Raising children is tough enough.
But when you have to do it alone, it’s another challenge altogether.
Welcome to the world of Tausagafou Niutoloumu.
“I know it’s not the end of the world but there is still one half missing,” he said.
“I never expected to raise our kids alone, and normally in families would probably back out of it if we are told we would lose our spouse while our children were young.”
Tausaga lost his wife to cancer in 2001.
“I feel sorry for my children every day because there are things mothers can only do we can’t do.
“They are now learning from their aunties, families and friends. There are also some things that I can’t bring to the table when dealing with my daughters, and that’s firsthand experience.”
The 53-year-old father of five said it’s a difficult work but he has done a good job to try and manage.
“My wife passed away in 2001,” he said.
“My children grew up without a mother so they do know what it’s like to have a mother.
“Her death changed our lives. I quit my job because our youngest child was only 4 months old at the time.
“We also moved from place to place, it’s very tough for me to raise them alone so I dragged them around with me because we moved away from their mom’s family where we used to live.
“We are now staying at our other land here at Talimatau and trying our best to live here as long as we could.

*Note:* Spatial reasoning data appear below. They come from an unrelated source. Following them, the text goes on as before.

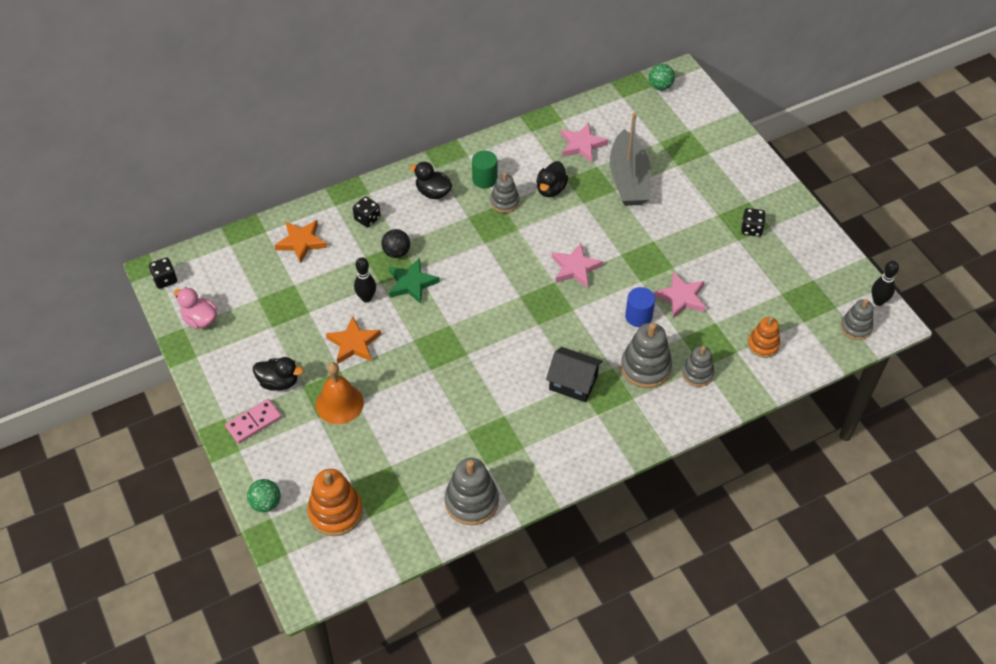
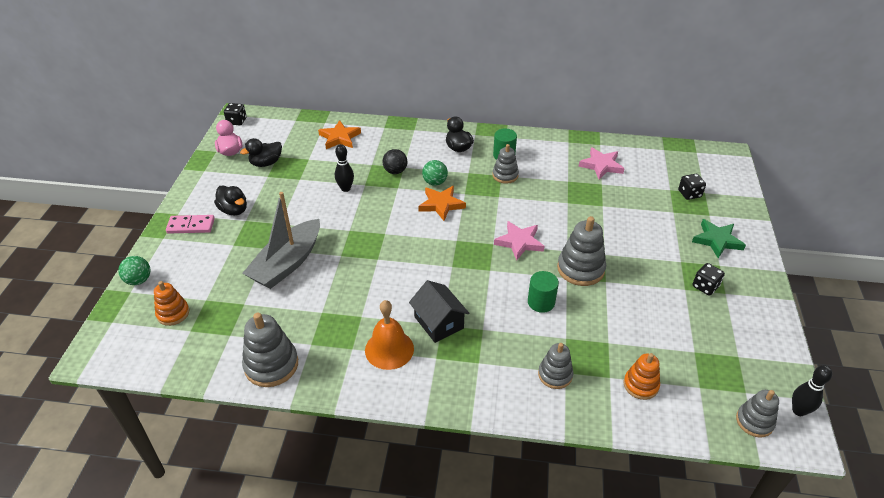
camera: 35 degrees right, 10 degrees down
orange stacking toy [307,469,363,536] -> orange stacking toy [154,281,189,326], size x0.63
orange bell [316,362,364,424] -> orange bell moved to [365,300,414,370]
orange star [326,316,381,364] -> orange star moved to [418,186,466,221]
black dice [353,196,380,228] -> black dice moved to [678,174,706,200]
green star [389,258,440,304] -> green star moved to [692,219,746,259]
black duck [536,161,568,197] -> black duck moved to [240,138,282,167]
grey boat [610,113,651,206] -> grey boat moved to [242,192,320,289]
grey stacking toy [621,323,672,388] -> grey stacking toy moved to [557,216,606,286]
blue cylinder [625,287,655,327] -> green cylinder [528,271,559,313]
green ball [649,64,675,90] -> green ball moved to [422,160,448,186]
pink star [654,272,706,318] -> none

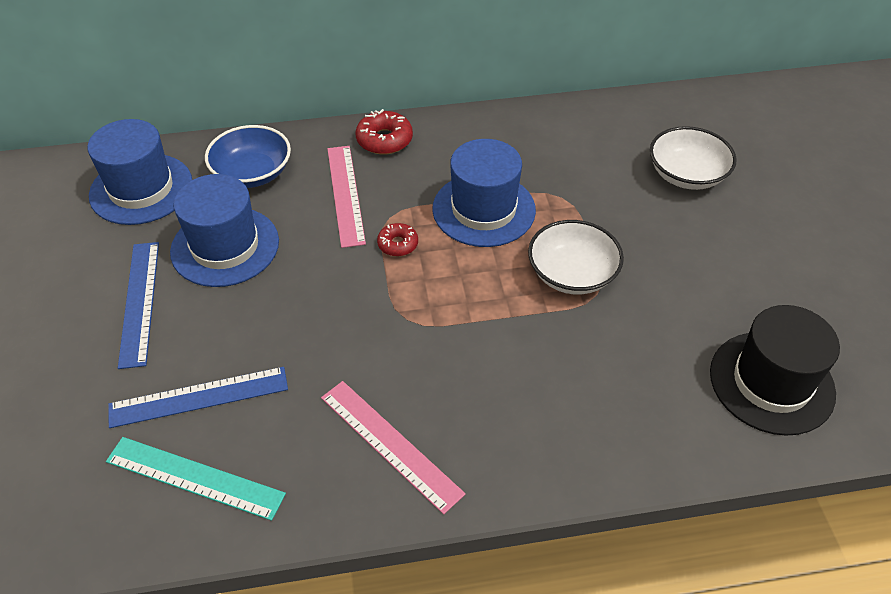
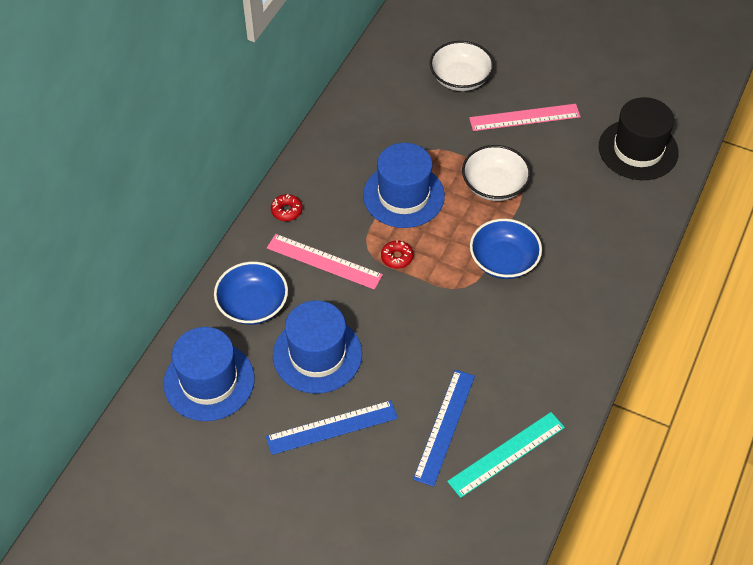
camera: 55 degrees left, 5 degrees up
blue ruler [118,242,159,369] -> blue ruler turned 45 degrees counterclockwise [266,400,398,455]
pink ruler [321,381,466,514] -> pink ruler moved to [469,104,581,131]
red donut [356,109,413,155] -> red donut [271,194,302,221], size x0.64
none -> blue bowl [470,219,542,279]

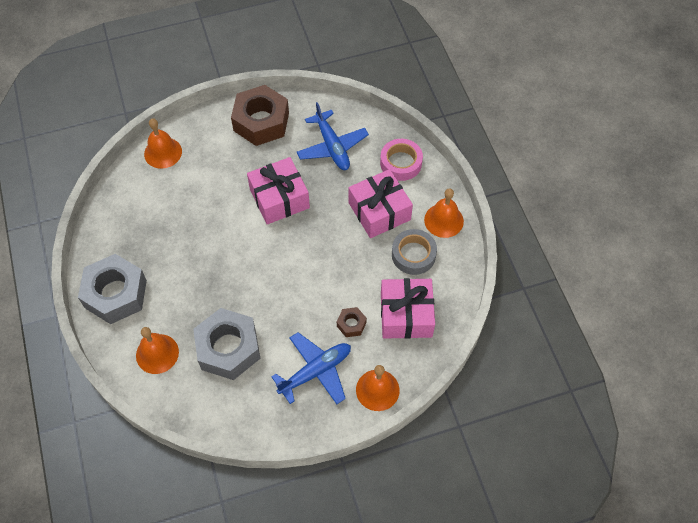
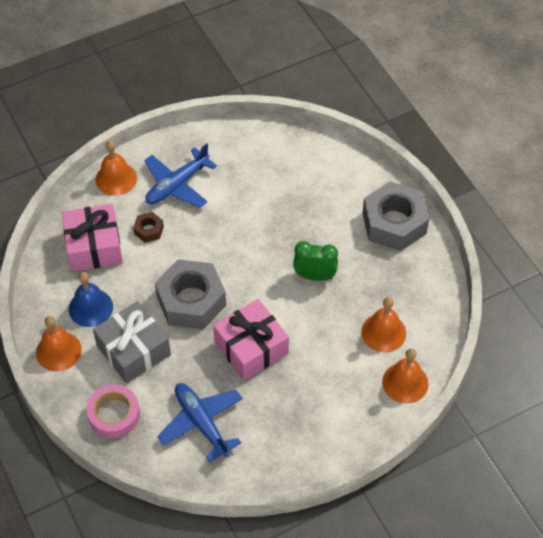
camera: 170 degrees right, 5 degrees down
orange bell [136,327,179,374] -> orange bell moved to [361,297,406,352]
grey nut [193,308,260,380] -> grey nut moved to [155,259,226,330]
brown nut [231,85,289,146] -> none
pink gift [349,169,413,238] -> grey gift [93,301,171,384]
grey tape [392,229,437,275] -> blue bell [69,272,113,327]
none -> green clock [293,241,338,281]

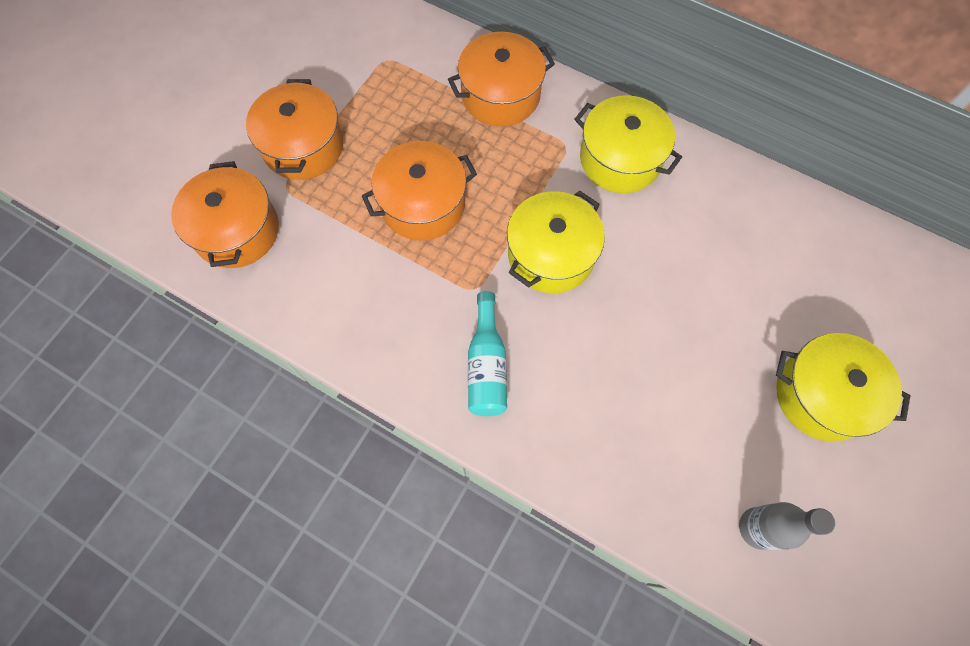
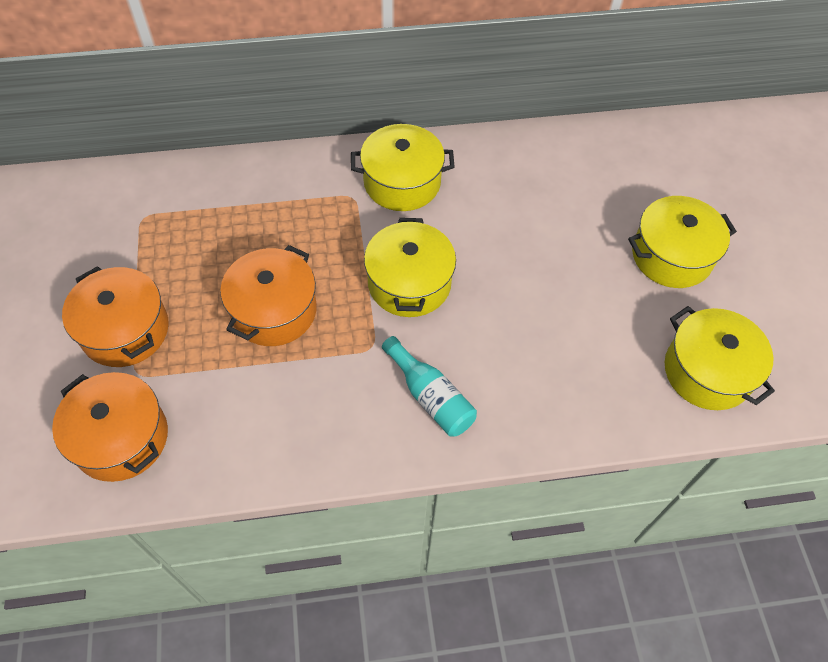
camera: 40 degrees left, 10 degrees down
orange pot [448,32,555,126] -> none
grey bottle [739,502,835,550] -> yellow pot [665,306,775,410]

“What we need and want depends on the plantation. Even though we don’t have water or electricity we are still thankful because my children and I are together.
“That is the most important thing to me. The three of them are schooling and the other two now have families of their own.
“It’s a tough job, this solo parenting thing. You’ll make mistakes, but with positive intention and love you’ll all make it through like I do.”